A clear direction must be provided by the senior management, and a business owner is assigned to ensure that the project stays on track to help the business achieve its strategy through the project strategy employed. The Project Management team will then report to this business owner. The project or program manager thus has a critical role in impacting strategy delivery and achieving organisational goals. If the PMO runs the project efficiently and effectively, with good communication throughout then there is a greater chance of the strategy being achieved, and long-term results being delivered.
Project management is usually a core process within the overall business enterprise model. Programs and projects allow the organisation to effect change in a managed and controlled way. It is worth noting that in many cases, companies consider that program management implies the management of business benefits, as well as the idea of product or brand. This distinguishes it somewhat from project management.

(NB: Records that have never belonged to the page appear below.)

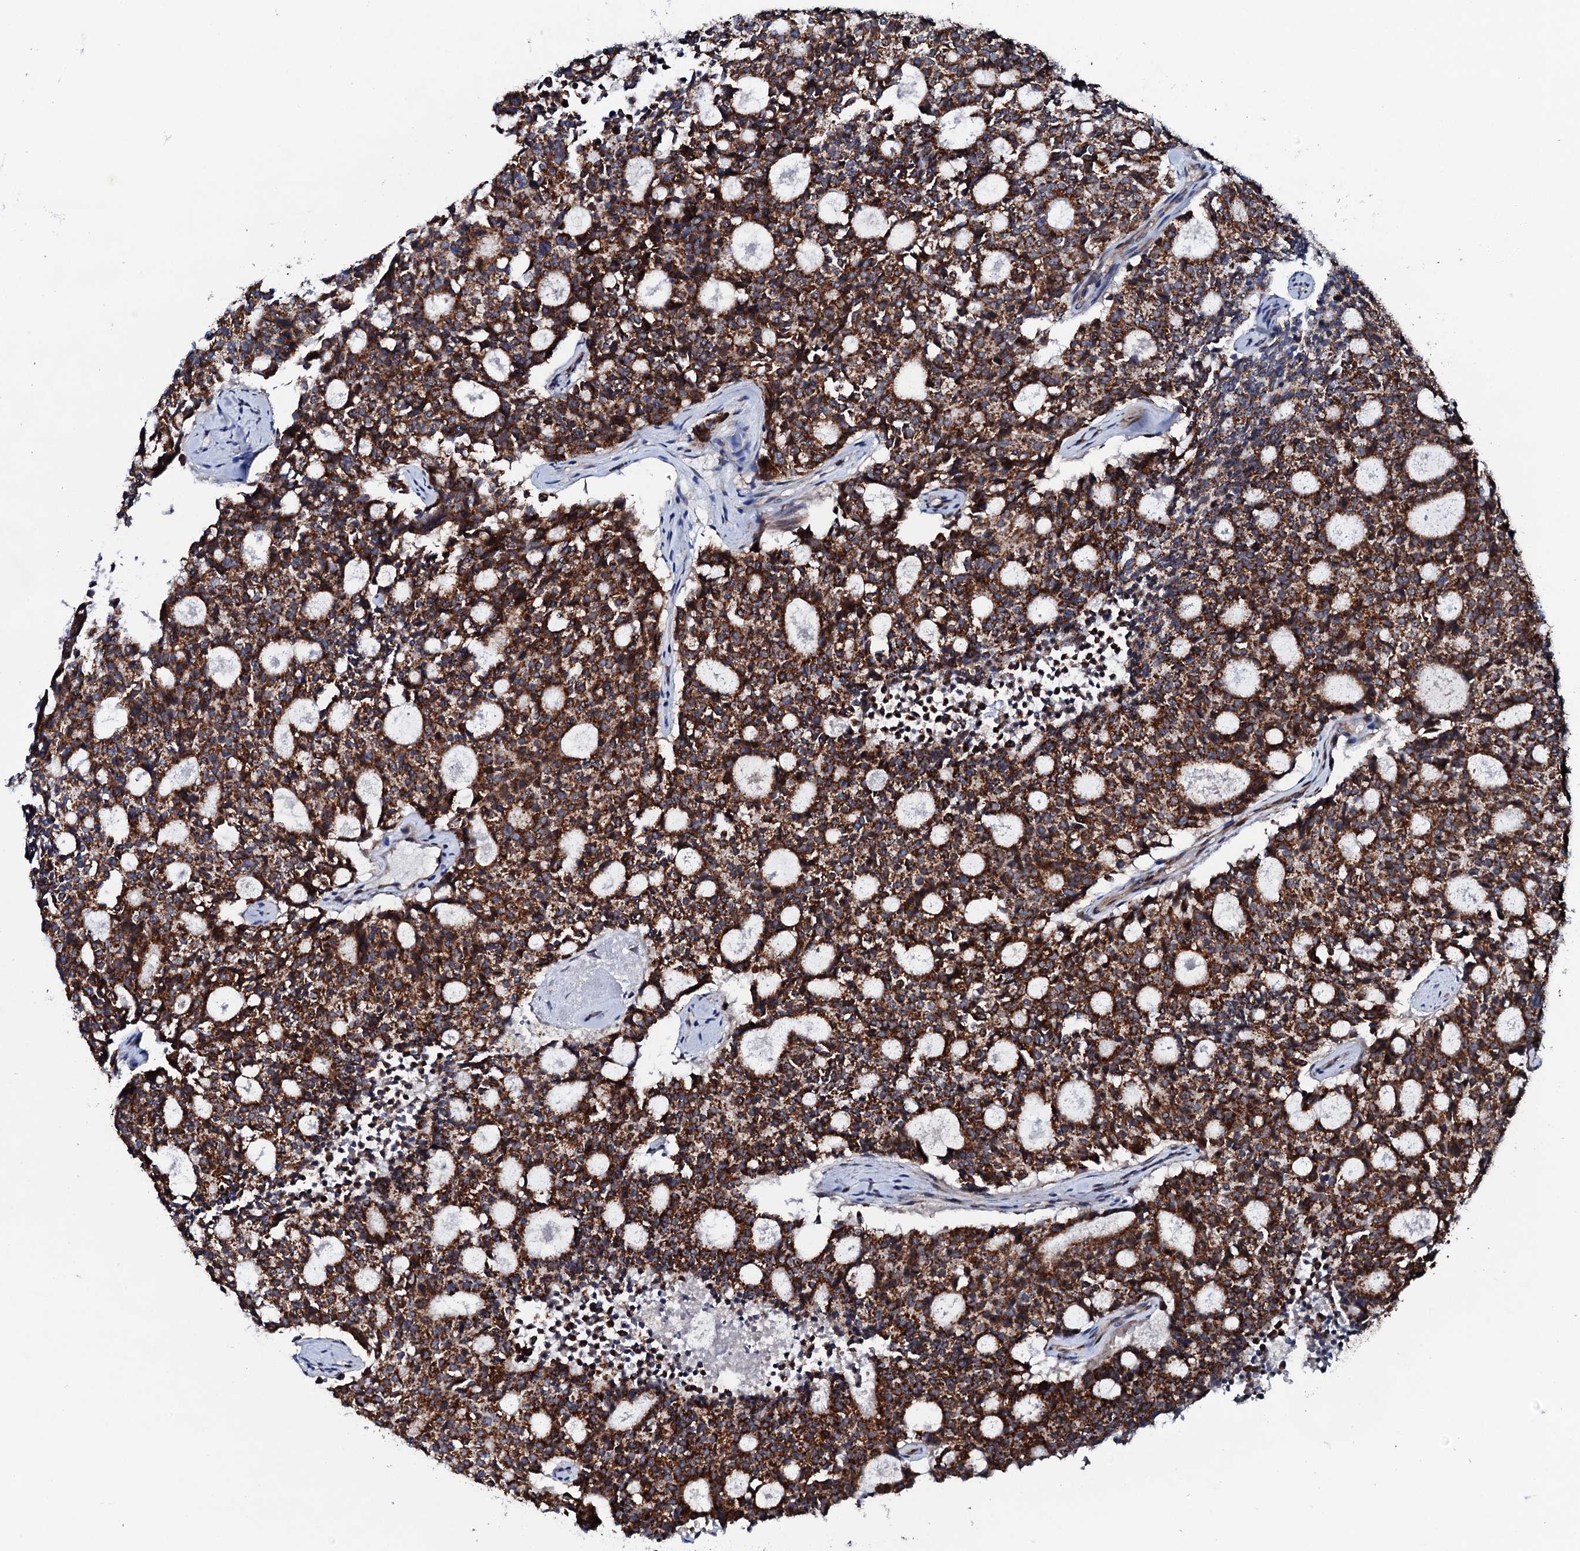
{"staining": {"intensity": "strong", "quantity": ">75%", "location": "cytoplasmic/membranous"}, "tissue": "carcinoid", "cell_type": "Tumor cells", "image_type": "cancer", "snomed": [{"axis": "morphology", "description": "Carcinoid, malignant, NOS"}, {"axis": "topography", "description": "Pancreas"}], "caption": "Malignant carcinoid tissue demonstrates strong cytoplasmic/membranous expression in approximately >75% of tumor cells, visualized by immunohistochemistry. (brown staining indicates protein expression, while blue staining denotes nuclei).", "gene": "MTIF3", "patient": {"sex": "female", "age": 54}}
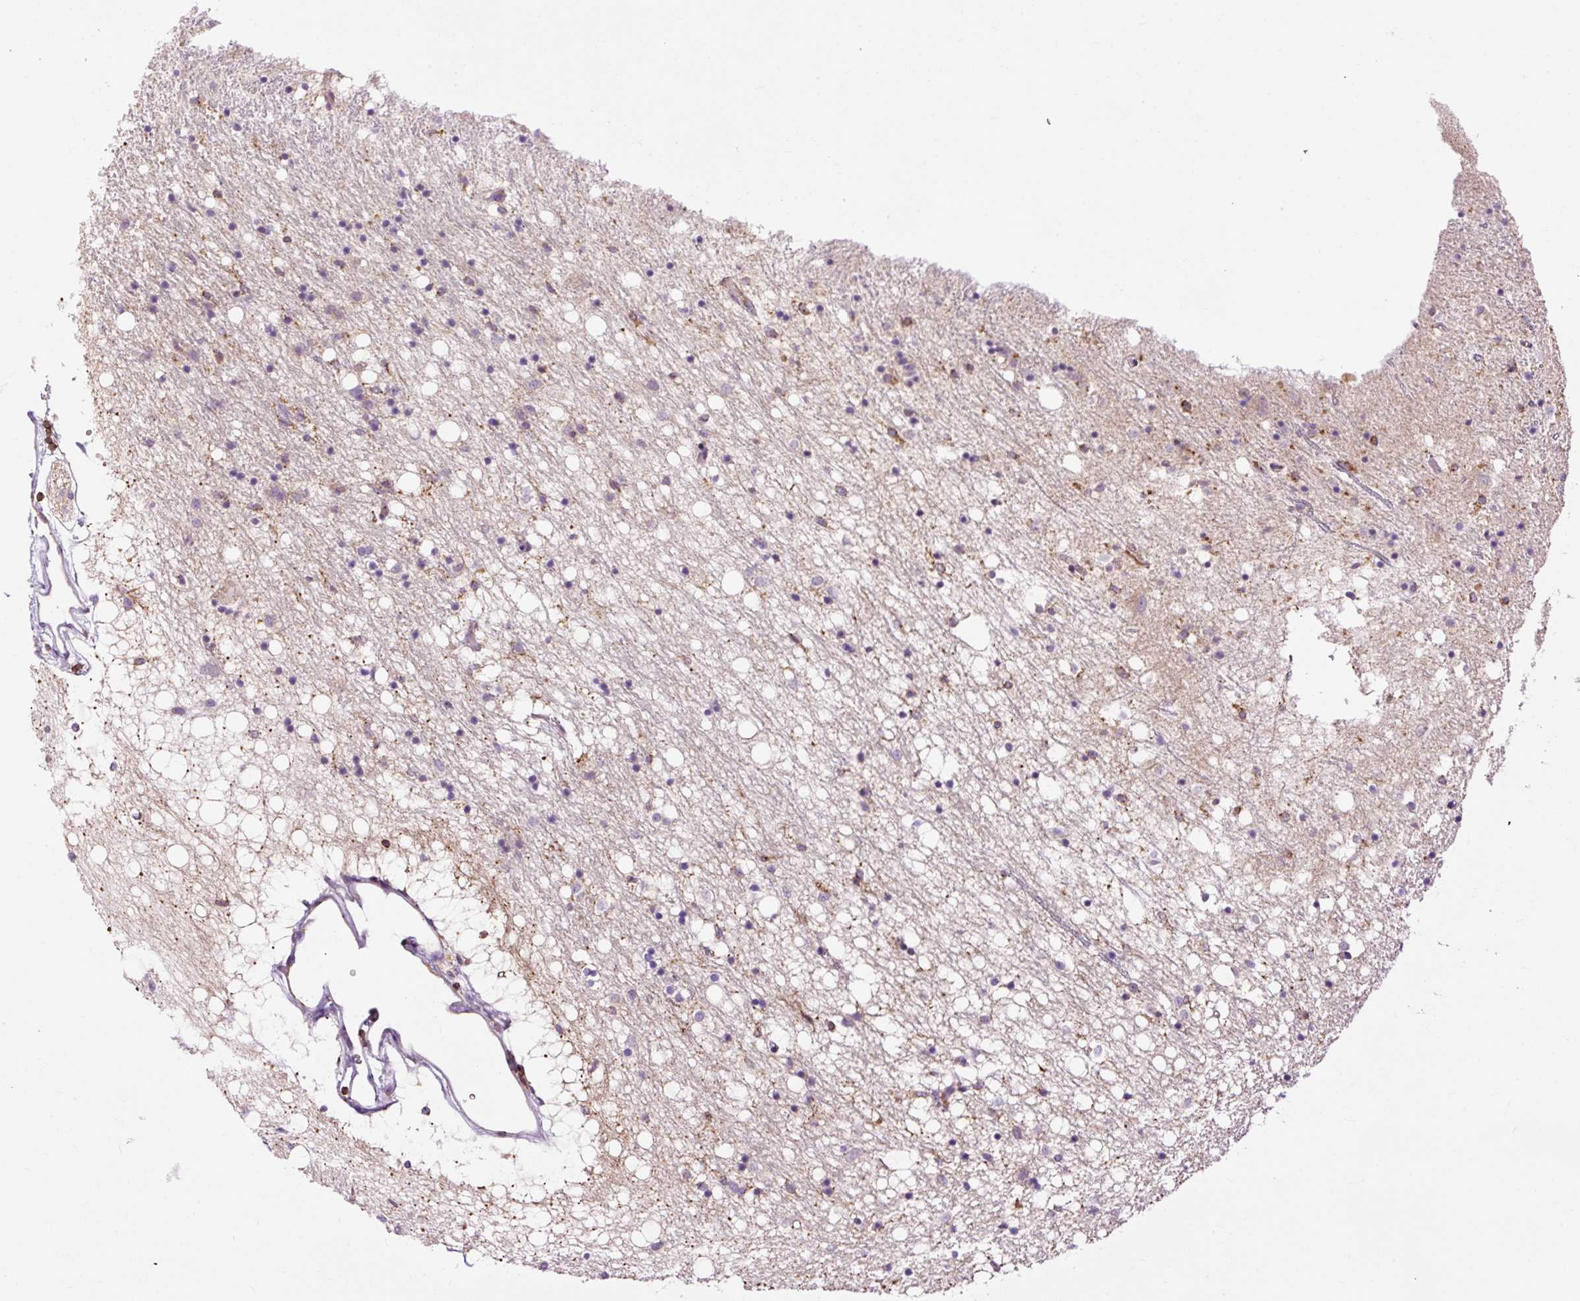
{"staining": {"intensity": "negative", "quantity": "none", "location": "none"}, "tissue": "caudate", "cell_type": "Glial cells", "image_type": "normal", "snomed": [{"axis": "morphology", "description": "Normal tissue, NOS"}, {"axis": "topography", "description": "Lateral ventricle wall"}], "caption": "Immunohistochemistry (IHC) of normal human caudate demonstrates no staining in glial cells. (Brightfield microscopy of DAB (3,3'-diaminobenzidine) immunohistochemistry (IHC) at high magnification).", "gene": "CD83", "patient": {"sex": "male", "age": 58}}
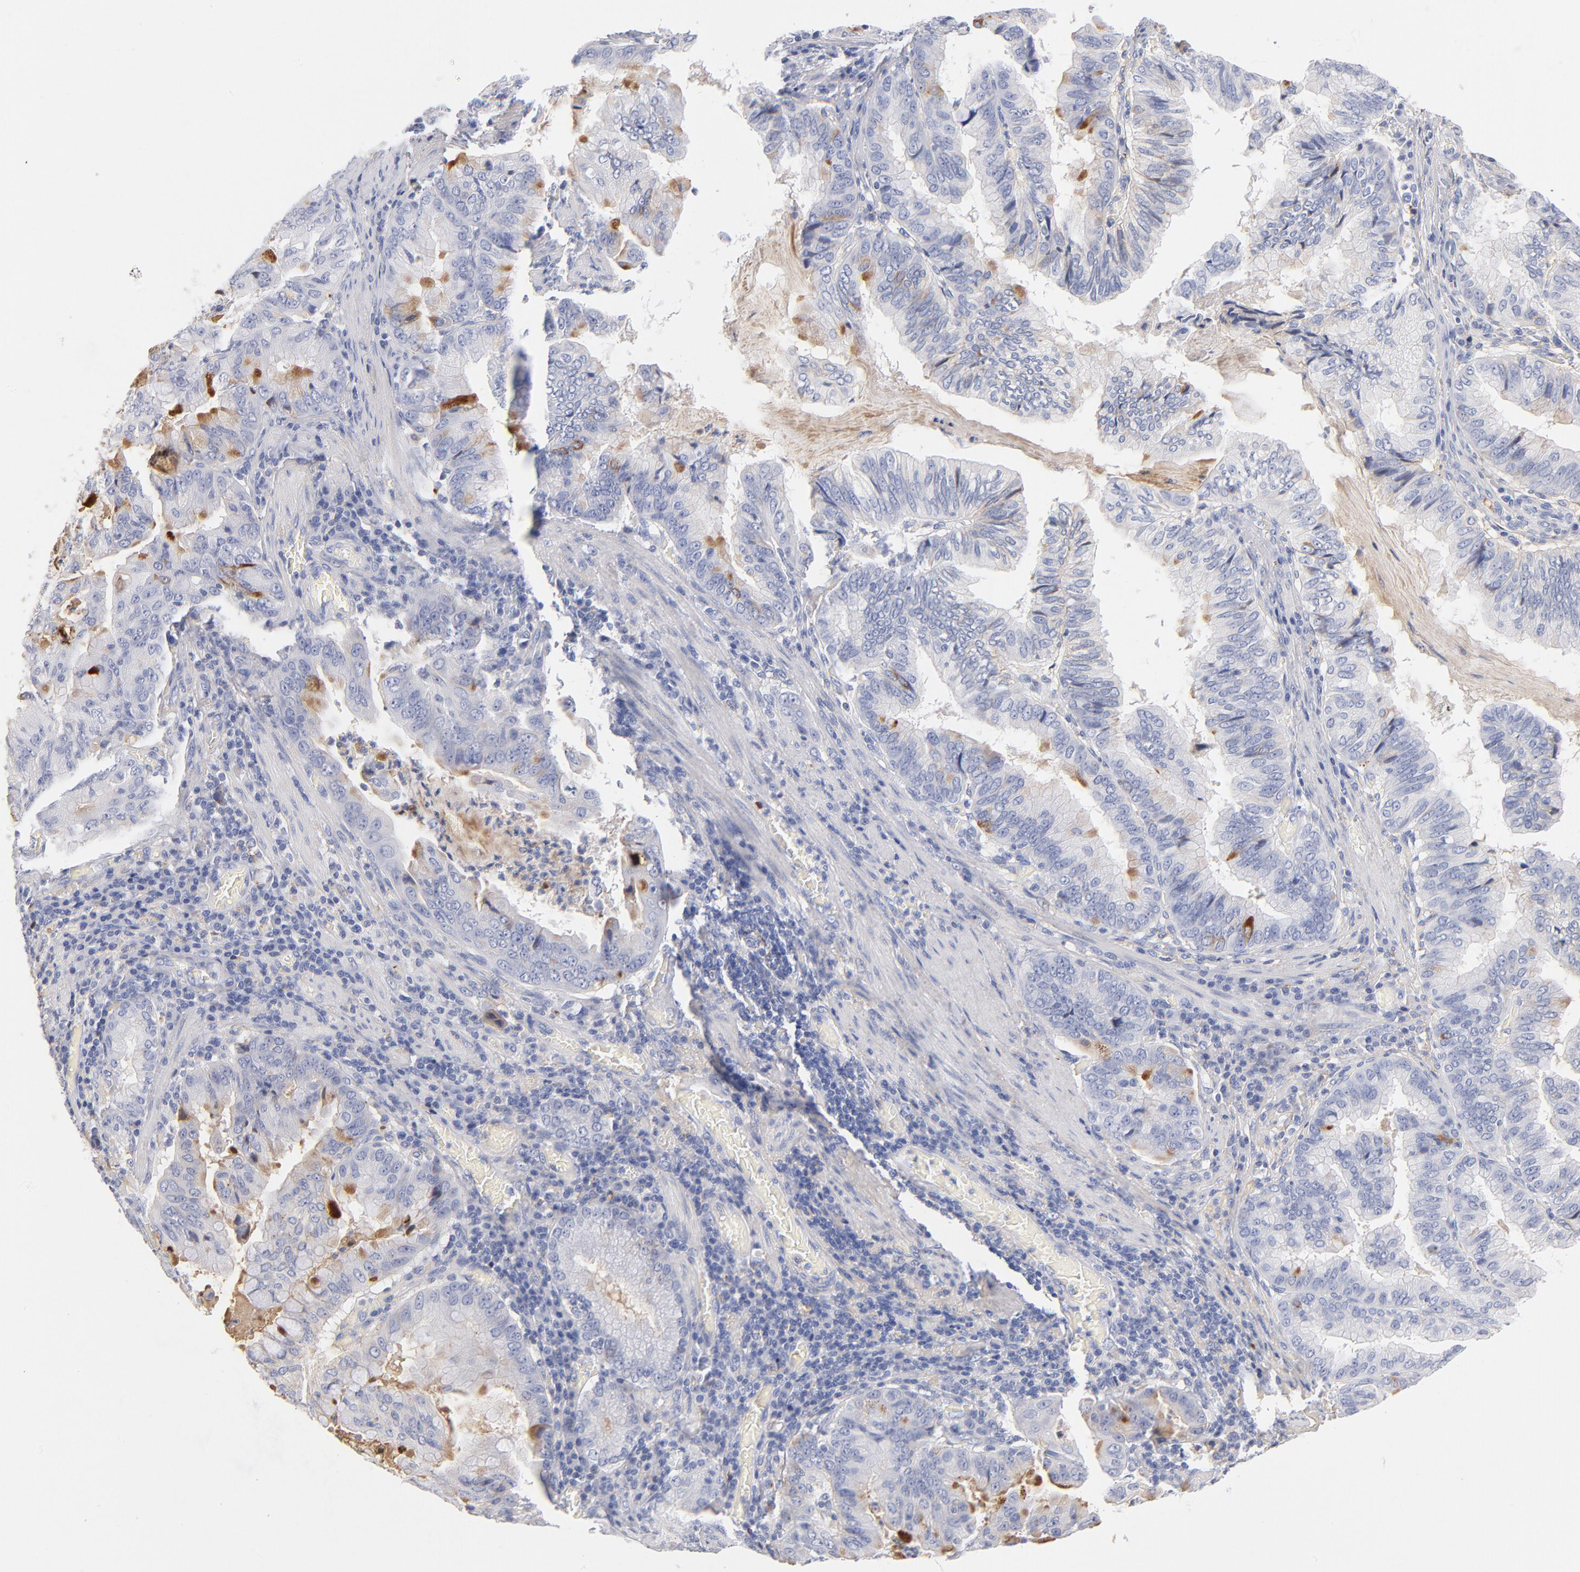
{"staining": {"intensity": "negative", "quantity": "none", "location": "none"}, "tissue": "stomach cancer", "cell_type": "Tumor cells", "image_type": "cancer", "snomed": [{"axis": "morphology", "description": "Adenocarcinoma, NOS"}, {"axis": "topography", "description": "Stomach, upper"}], "caption": "Stomach adenocarcinoma was stained to show a protein in brown. There is no significant staining in tumor cells. (DAB (3,3'-diaminobenzidine) immunohistochemistry (IHC), high magnification).", "gene": "C3", "patient": {"sex": "male", "age": 80}}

How Project Management Tools and Principles Help Advance Business Strategy
Project management tools and principles are important in effectively advancing business strategy. This is because they help the people working on the project to stay on track and aligned with the overall vision. As part of the project strategy, projects must be properly defined, with a clear scope and related to corporate goals and strategies. From there, Gantt charts and other project tools help track who needs to be doing what and when, so that milestones can be delivered in a timely manner. Controlling changes to the project is also important to keep it on target. If senior management requires a major change in scope at the last minute, a change control process helps because it assesses what the impact of the change will be in terms of time and cost. This can then be communicated effectively back up the hierarchy so a decision can be made regarding what is most important – delivering on time and to budget or including this change. This helps with effective strategic decision making. Portfolio management is often of fundamental importance for project and program prioritisation, as well as for resource allocation.
It is also important to realise that value management is a key aspect of project strategy. Value management works to ensure that value is being created through undertaking the project. Meanwhile, risk management is also deployed to ensure that all risks to the project strategy (and consequently the overall corporate strategy) are identified, assessed, understood and mitigated. With continuous review and change it is possible to ensure that the project strategy works to deliver the most value possible, with risks well managed.
In short, if a project is to be successful, it will be run according to a project strategy that is clearly aligned with the overall corporate strategy. These links will be communicated and understood, and the organisation will have checks and balances in place to ensure the project is managed such that it can deliver.